Dear fellow colleagues,
Today I would like to take you on a journey and share my experiences of enrolling onto PMST and going through the pharmaceutical medicine curriculum.
So, if you come with me on this ride I will need you to fasten your seatbelts as it will be a bumpy one… We will need to go back to 2016 when I got my first job in the industry as a medical advisor and my manager advised me to enrol onto PMST.
The only information I had at the time was what my manager was able to tell me, and what was available on the FPM website (this was ‘bump one’ – there’s a lot more information available now thankfully). Although I didn’t know exactly what I was getting into, I decided that my passion for learning was reason enough to take the leap of faith and become a PMST trainee.
it might seem like you have a tough road ahead of you, but by tapping into the help and support that is available through FPM I am sure that the journey will be easier and more memorable
So, to the early days. As there was no formal peer-to-peer support in place when I started PMST (bump two), and I didn’t really have anyone to guide me through how to manage the training alongside my work, I had to find my own way as I went along which included working on weekends and sometimes beyond working hours (bump three). All this was conducted alongside managing a young family too (
bump an infinite joy)!
After a few months on the programme I spotted an advertisement to join the FPM Trainees Committee and I thought that would be a good opportunity to speak with fellow trainees and learn from their experiences. Also, as I was new to the industry, this seemed like a fantastic opportunity to network and create new relationships beyond my work colleagues. So, I applied and was accepted onto the committee, and I have to say this gave me a place to understand a lot more about PMST. I learned how others captured their reflections, how other educational supervisors supported the trainees and much more.
Participating on the committee also gave me an opportunity to help my fellow trainees by shaping the resources and information that is available. One of the big comments made by all trainees was about how (best) to use the e-portfolio. I took on the role of e-portfolio lead and was involved in updating it a few years on into my role as trainee. We also created many forums for trainees to understand bit more about PMST, how to capture reflections on e-portfolio, and similar topics were presented at various events such as FPM Education Days. I’d like to think that my contributions to the committee would have helped the 2017 version of myself!
FPM has now updated their website with a lot more information for trainees, including information on the Diploma in Pharmaceutical Medicine (DPM) exam and other PMST topics, which I urge new trainees to use as it is definitely helpful. FPM also holds training sessions specifically for the trainees on topics for the DPM and PMST which are also very useful.

[Saved entries]

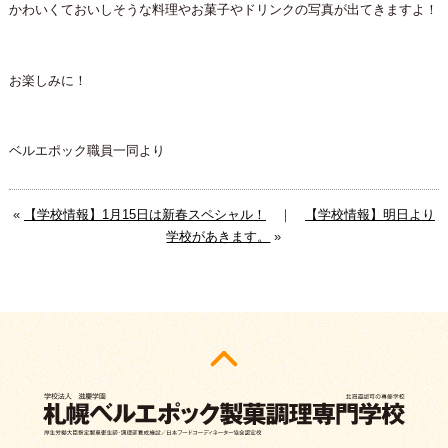
かわいくておいしそうな料理やお菓子やドリンクの写真が出てきますよ！
お楽しみに！
ベルエポック職員一同より
«
【学校情報】1月15日は新春スペシャル！
｜
【学校情報】明日より
学校があきます。
»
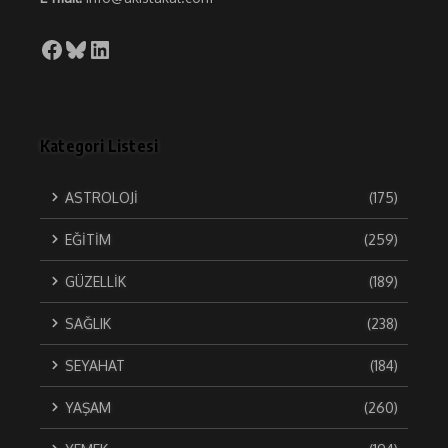
Facebook
Bluesky
LinkedIn
Kategori Listesi
ASTROLOJİ
(175)
EĞİTİM
(259)
GÜZELLİK
(189)
SAĞLIK
(238)
SEYAHAT
(184)
YAŞAM
(260)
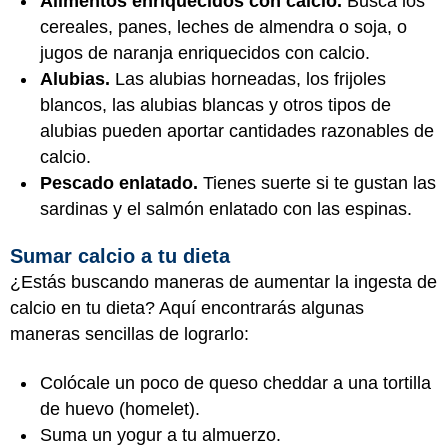
Alimentos enriquecidos con calcio.
Busca los
cereales, panes, leches de almendra o soja, o
jugos de naranja enriquecidos con calcio.
Alubias.
Las alubias horneadas, los frijoles
blancos, las alubias blancas y otros tipos de
alubias pueden aportar cantidades razonables de
calcio.
Pescado enlatado.
Tienes suerte si te gustan las
sardinas y el salmón enlatado con las espinas.
Sumar calcio a tu dieta
¿Estás buscando maneras de aumentar la ingesta de
calcio en tu dieta? Aquí encontrarás algunas
maneras sencillas de lograrlo:
Colócale un poco de queso cheddar a una tortilla
de huevo (homelet).
Suma un yogur a tu almuerzo.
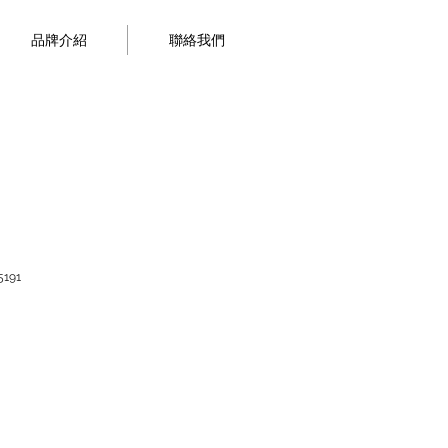
品牌介紹
聯絡我們
191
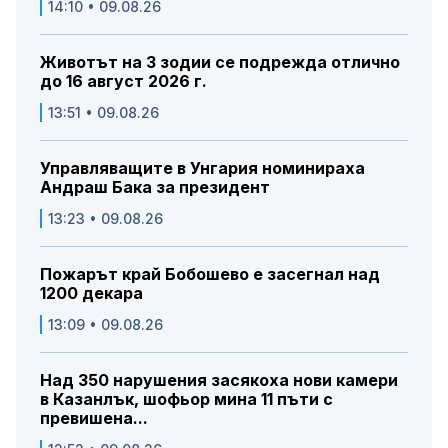
14:10 • 09.08.26
Животът на 3 зодии се подрежда отлично
до 16 август 2026 г.
13:51 • 09.08.26
Управляващите в Унгария номинираха
Андраш Бака за президент
13:23 • 09.08.26
Пожарът край Бобошево е засегнал над
1200 декара
13:09 • 09.08.26
Над 350 нарушения засякоха нови камери
в Казанлък, шофьор мина 11 пъти с
превишена...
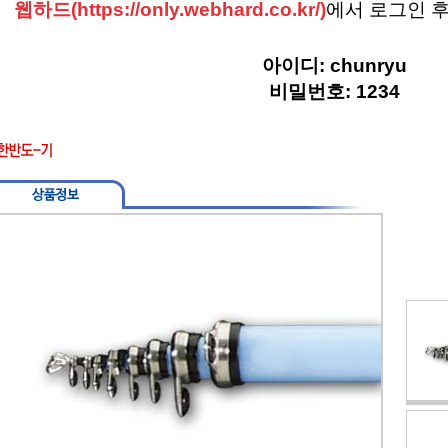
웹하드(https://only.webhard.co.kr/)
에서 로그인 
어대
아이디: chunryu
비밀번호: 1234
대
대
 쿨러&태클박스
의류&액세서리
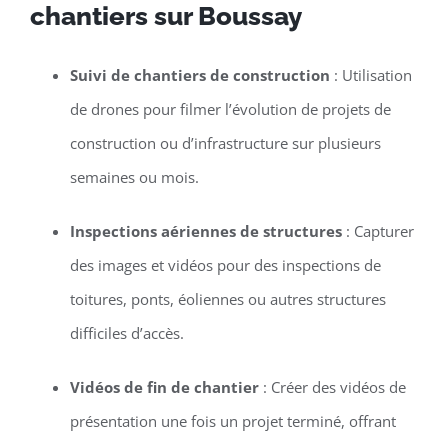
chantiers sur Boussay
Suivi de chantiers de construction
: Utilisation
de drones pour filmer l’évolution de projets de
construction ou d’infrastructure sur plusieurs
semaines ou mois.
Inspections aériennes de structures
: Capturer
des images et vidéos pour des inspections de
toitures, ponts, éoliennes ou autres structures
difficiles d’accès.
Vidéos de fin de chantier
: Créer des vidéos de
présentation une fois un projet terminé, offrant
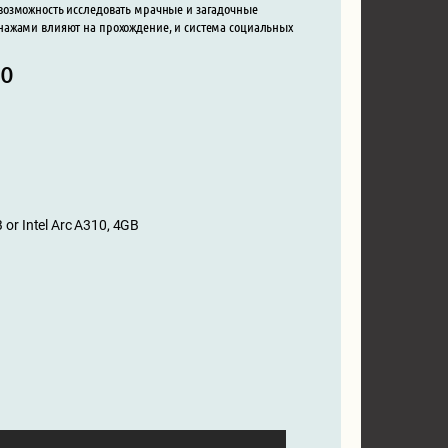
возможность исследовать мрачные и загадочные
нажами влияют на прохождение, и система социальных
io
or Intel Arc A310, 4GB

**ABOUT THIS EXERCISE**:
Decide whether each statement agrees with the post about PMST training. For each, answer yes or no and quote the words from the post that settle it.
1. The writer's first job in the industry was as a medical advisor.
2. The writer's application to the FPM Trainees Committee was turned down.
3. Formal peer-to-peer support was in place when the writer started PMST.
The rows are separate material from the post about PMST training.

**ANSWER TO THIS PROBLEM**:
1. Yes: "I got my first job in the industry as a medical advisor"
2. No: "I applied and was accepted onto the committee"
3. No: "there was no formal peer-to-peer support in place when I started PMST"